## Описание задачи
Определите, соответствуют ли фрагменту о картине Роберта следующие утверждения: 1. Монахи на картине одеты во всё черное. 2. Мальчик с аппетитом ест хлеб. 3. Мертвое тело несут на кладбище покрытым. На каждое утверждение ответьте «да» или «нет» и приведите точную цитату из фрагмента, которая это решает.

## Исходный текст
◆ ◆ ◆ ◆ ◆ ◆ ◆

Другая картина Роберта[13] сложнее; но, может быть, глубокомысленнее. Братья милосердия несут на кладбище мертвое тело, непокрытое по обычаям итальянцев. Монахи, все в черном, проходят, как привидения, глаза их страшно выглядывают из узких отверстий, прорезанных в их черных покрывалах. На скамье, впереди, против зрителя, сидят отец, мать и молодой брат умершего. Бедно одетый, опустив голову, сложивши руки, сидит старик между женою и сыном; он молчит, ибо нет на свете страданий выше страданий отца, когда он переживает. Желтобледная мать, кажется, в отчаянии плачет. У мальчика в руках хлеб, который он кусает и не может есть от непонятного ему горя вокруг него; и тем печальнее его личико. Умерший, кажется, старший; он лежит в гробе — молодой, светлый и почти улыбаясь; так в этой картине жизнь представляется мрачною, отвратительною, горькою, а смерть бесконечно прекрасною, милою и почти веселою.

◆ ◆ ◆ ◆ ◆ ◆ ◆

## Фрагменты данных
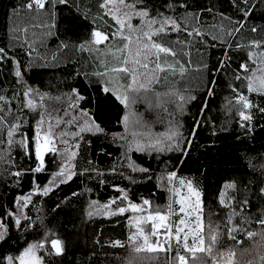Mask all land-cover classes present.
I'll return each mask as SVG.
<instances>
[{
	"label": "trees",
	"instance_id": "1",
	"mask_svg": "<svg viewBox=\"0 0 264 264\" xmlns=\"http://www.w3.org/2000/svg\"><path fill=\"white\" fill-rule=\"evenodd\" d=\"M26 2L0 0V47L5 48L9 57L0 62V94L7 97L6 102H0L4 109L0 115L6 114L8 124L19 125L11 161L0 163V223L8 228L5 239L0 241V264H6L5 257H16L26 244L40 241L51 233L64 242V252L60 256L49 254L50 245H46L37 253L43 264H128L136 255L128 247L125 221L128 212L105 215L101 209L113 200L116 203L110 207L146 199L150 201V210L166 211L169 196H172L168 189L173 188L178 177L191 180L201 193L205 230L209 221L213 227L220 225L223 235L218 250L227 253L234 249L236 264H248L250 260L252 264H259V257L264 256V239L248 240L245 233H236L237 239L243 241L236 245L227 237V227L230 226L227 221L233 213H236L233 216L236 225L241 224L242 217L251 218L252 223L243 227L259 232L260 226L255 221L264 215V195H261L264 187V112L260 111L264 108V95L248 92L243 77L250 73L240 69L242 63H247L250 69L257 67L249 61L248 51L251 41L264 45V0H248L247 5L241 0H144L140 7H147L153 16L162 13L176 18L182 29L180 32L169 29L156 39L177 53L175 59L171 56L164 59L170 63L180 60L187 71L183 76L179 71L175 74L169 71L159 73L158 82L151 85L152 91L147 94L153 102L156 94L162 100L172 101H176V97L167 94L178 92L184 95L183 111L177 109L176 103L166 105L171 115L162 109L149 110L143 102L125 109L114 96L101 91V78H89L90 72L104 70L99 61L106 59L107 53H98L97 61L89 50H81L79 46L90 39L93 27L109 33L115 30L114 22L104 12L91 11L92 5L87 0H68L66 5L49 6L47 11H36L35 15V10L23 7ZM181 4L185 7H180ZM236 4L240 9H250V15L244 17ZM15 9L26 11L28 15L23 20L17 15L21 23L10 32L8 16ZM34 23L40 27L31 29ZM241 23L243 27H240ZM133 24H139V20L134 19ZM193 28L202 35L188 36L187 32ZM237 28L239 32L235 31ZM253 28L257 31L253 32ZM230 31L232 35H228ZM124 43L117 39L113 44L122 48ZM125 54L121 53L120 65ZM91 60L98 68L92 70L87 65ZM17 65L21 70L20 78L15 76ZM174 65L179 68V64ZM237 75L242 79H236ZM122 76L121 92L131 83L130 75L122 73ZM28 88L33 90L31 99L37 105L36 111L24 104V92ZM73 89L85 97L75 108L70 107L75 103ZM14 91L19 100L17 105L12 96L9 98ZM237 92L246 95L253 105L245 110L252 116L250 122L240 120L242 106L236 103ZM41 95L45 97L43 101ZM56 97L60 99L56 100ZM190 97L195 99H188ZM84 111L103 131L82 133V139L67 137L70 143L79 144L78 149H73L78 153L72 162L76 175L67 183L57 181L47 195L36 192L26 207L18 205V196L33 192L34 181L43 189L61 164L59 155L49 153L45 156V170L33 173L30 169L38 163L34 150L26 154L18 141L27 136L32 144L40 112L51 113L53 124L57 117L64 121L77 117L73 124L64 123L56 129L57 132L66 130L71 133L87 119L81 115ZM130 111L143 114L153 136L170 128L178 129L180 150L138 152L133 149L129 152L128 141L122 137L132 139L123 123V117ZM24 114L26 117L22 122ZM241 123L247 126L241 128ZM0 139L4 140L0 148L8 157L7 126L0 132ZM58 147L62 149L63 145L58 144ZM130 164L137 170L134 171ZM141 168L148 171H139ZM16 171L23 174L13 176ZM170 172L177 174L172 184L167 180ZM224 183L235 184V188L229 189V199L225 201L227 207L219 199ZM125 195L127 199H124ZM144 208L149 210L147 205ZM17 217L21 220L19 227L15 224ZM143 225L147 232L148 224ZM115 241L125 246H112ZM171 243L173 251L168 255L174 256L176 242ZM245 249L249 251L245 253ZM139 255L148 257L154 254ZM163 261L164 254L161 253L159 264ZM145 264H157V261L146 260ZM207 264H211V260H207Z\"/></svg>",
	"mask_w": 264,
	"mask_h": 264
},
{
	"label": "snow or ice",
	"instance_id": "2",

◆ ◆ ◆ ◆ ◆ ◆ ◆

## Результат выполнения
1. Да: «Монахи, все в черном, проходят, как привидения».
2. Нет: «У мальчика в руках хлеб, который он кусает и не может есть от непонятного ему горя вокруг него».
3. Нет: «Братья милосердия несут на кладбище мертвое тело, непокрытое по обычаям итальянцев».